The study was carried out across 200 United Kingdom based primary schools and sampled some 4,500 children.

Previous studies have elaborated upon how adults spending long periods of time in-front of their screens are at an increased risk of gaining weight and developing type 2 diabetes, whether such a possible association exists in children too, still needs more research.

The children's cholesterol, insulin resistance, fasting blood sugar levels, markers of inflammation, blood pressure and body fat were measured. The children were asked the time they daily paid on screen including TV, using computers and games consoles. Slightly more than one-third reported getting less than one hour of screen time each day.

Researchers found the more time children spent watching a screen, the higher their skinfold thickness, insulin resistance and fat mass, even after account was taken of family background, household income and physical activity.

However the study did not follow up on the children to see whether they actually went on to develop diabetes.

The findings showed that children with increased exposure to digital screens may be at risk of having high adiposity levels, which describes total body fat, and, crucially, insulin resistance, which occurs when cells fail to respond to insulin, the hormone produced by the pancreas to control levels of blood glucose.

Since young people are increasingly using devices such as tablets and smartphones, the study authors investigated if this risk also applied to children.

The researchers found that total body fat among the kids increased along with their screen time.

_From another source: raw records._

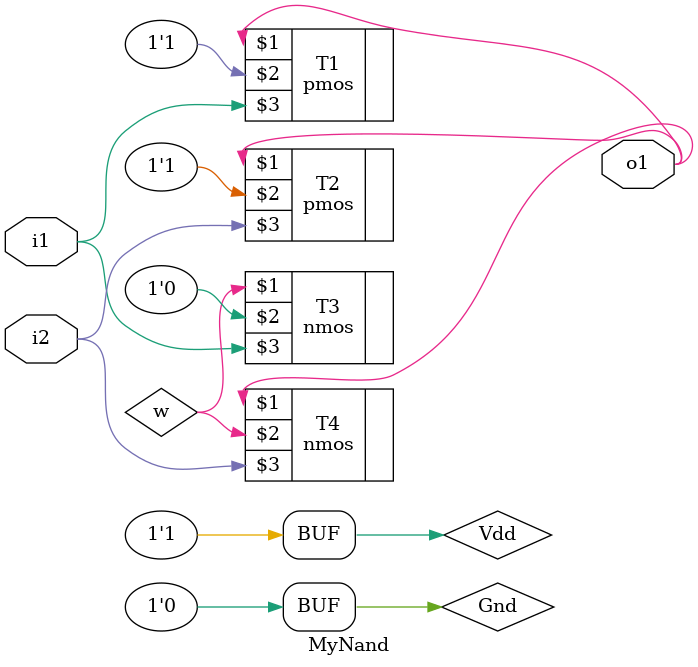
<source format=v>
`timescale 1ns/1ns
module MyNand (input i1, i2, output o1);
	supply1 Vdd;
	supply0 Gnd;
	pmos #(4,5,6) T1(o1, Vdd, i1), T2(o1, Vdd, i2);
	wire w;
	nmos #(3,4,5) T3(w, Gnd, i1), T4(o1, w, i2);
endmodule 
</source>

They discovered a trend in the children who watched more TV had more body fat and higher levels of the hormone leptin, which controls appetite.

However, the findings add to the body of research showing that spending lots of time glued to screens might not be the healthiest habit - especially for children.

The American Academy of Pediatrics provides more information on screen time for kids.

Boys (22%) were more likely than girls (14%) to say they spent three or more hours on screen time, as were African-Caribbean (23%) kids compared with their white European (16%) or South Asian peers (16%).